Il significato nel Kendo e nello Zen
Unendo i caratteri, otteniamo letteralmente “Mente che non si muove”.
Non significa, però, avere una mente rigida, bloccata o testarda (quella sarebbe una mente “morta”, chiamata Shishin). Al contrario, il Fudoshin è uno stato di totale imperturbabilità fluida. Significa avere un centro interiore così solido e radicato che nessuna influenza esterna – che sia la minaccia della spada avversaria, la paura, il dubbio o la rabbia – può farlo vacillare.

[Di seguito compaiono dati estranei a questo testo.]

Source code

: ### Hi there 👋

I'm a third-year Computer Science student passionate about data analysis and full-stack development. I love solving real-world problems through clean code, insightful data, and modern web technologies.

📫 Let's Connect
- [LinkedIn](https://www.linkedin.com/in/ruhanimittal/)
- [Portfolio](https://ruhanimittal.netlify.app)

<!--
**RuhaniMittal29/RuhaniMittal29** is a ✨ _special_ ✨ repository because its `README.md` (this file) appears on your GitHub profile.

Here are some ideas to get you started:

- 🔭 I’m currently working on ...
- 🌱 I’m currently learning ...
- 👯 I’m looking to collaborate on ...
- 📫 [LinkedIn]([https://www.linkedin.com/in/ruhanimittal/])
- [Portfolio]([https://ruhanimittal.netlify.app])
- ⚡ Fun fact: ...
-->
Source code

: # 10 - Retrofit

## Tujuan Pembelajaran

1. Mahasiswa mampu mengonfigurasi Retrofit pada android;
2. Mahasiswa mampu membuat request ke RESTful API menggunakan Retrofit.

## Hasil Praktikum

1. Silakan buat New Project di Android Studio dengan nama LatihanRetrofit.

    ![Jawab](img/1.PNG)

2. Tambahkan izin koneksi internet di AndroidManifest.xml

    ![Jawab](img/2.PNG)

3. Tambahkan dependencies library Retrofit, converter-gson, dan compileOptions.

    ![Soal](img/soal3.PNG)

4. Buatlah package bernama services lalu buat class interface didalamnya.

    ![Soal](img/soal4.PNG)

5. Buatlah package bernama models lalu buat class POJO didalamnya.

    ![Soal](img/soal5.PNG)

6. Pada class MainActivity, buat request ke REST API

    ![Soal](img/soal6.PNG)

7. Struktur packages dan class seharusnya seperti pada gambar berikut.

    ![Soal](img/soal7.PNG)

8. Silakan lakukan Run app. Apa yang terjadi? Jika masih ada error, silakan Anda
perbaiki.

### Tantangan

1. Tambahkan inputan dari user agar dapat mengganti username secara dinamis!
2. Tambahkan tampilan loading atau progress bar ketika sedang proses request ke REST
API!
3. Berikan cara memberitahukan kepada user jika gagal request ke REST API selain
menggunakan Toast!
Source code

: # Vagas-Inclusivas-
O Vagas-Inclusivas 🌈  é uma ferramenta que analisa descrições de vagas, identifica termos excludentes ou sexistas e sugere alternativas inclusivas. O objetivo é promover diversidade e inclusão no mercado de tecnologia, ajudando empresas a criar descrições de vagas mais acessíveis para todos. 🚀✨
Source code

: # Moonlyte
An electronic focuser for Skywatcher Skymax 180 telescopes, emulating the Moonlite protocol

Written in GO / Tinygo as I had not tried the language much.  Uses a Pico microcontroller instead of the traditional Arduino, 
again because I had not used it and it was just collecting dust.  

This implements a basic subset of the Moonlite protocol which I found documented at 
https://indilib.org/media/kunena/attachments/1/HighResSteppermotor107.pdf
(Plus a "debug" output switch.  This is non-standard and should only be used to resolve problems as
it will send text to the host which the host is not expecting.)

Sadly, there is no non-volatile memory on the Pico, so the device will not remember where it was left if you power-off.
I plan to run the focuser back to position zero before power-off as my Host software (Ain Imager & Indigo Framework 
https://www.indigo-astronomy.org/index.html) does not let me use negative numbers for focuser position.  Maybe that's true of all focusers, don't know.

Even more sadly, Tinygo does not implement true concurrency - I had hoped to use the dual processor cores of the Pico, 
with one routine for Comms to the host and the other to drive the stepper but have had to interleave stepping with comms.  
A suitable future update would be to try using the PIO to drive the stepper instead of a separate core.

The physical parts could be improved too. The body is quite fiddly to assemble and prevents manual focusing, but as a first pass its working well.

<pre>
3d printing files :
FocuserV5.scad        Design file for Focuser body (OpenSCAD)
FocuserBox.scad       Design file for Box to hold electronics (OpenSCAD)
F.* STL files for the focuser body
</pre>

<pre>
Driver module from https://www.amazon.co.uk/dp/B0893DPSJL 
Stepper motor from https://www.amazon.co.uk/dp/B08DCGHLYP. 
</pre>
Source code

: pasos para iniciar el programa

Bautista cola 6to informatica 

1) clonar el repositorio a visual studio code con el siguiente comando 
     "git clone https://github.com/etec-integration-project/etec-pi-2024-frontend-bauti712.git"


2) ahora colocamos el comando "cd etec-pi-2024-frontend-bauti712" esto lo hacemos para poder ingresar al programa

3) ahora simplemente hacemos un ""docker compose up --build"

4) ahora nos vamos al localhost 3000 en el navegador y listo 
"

Nel Kendo, se l’avversario fa una finta e la tua mente “si muove” (cioè ti spaventi e reagisci prematuramente perdendo la postura), vieni colpito. Se mantieni il Fudoshin, vedi l’azione per quello che è, assorbi la pressione e rispondi con perfetta lucidità.
L’applicazione pratica
Questo concetto filosofico è la chiave per combattere l’incostanza e mantenere salda la focalizzazione. Avere Fudoshin fuori dal dojo significa non lasciarsi trascinare via dalle distrazioni.
Folklore
Spesso, la Fudōshin, viene associata alla divinità buddhista Fudō Myō-ō (il protettore dei samurai che siede tra le fiamme rimanendo imperturbabile).
Molti yokai (creature sovrannaturali, spiriti e mostri del folklore giapponese) emettono un’aura di male puro che può “congelare” il cuore di un uomo comune. Il samurai con la mente immobile non vacilla; la sua volontà è come una roccia che non viene spostata dalla corrente.
Nella leggenda del Gatto Vampiro di Nabeshima (鍋島化け猫騒動, Nabeshima Bakeneko Sōdō, una delle leggende del folklore giapponese più famose del periodo Edo) il soldato Ito Soda usa il dolore fisico per mantenere la mente vigile, ma è la sua determinazione spirituale (una forma di Fudōshin) a permettergli di resistere al sonno magico che aveva sconfitto tutti gli altri.
Fonti e Riferimenti Bibliografici
La Mente Senza Catene (The Unfettered Mind / Fudōchi Shinmyōroku) di Takuan Soho.
Riferimento: È il trattato fondamentale (scritto nel XVII secolo) in cui il monaco zen Takuan Soho codifica il concetto di Fudoshin per il maestro di spada Yagyu Munenori, collegando la "mente immobile" alla divinità guardiana Fudo Myoo.
Kendo: Culture of the Sword di Alexander Bennett.
Riferimento: Il testo (University of California Press) analizza l'integrazione degli insegnamenti di Takuan Soho nella pedagogia moderna del Kendo.
Kendo Dictionary (Kendo Jiten - 剣道事典) - All Japan Kendo Federation (ZNKR).
Riferimento: Contiene la definizione ufficiale della federazione riguardo all'atteggiamento psicologico da mantenere durante la pratica e gli esami per i gradi alti.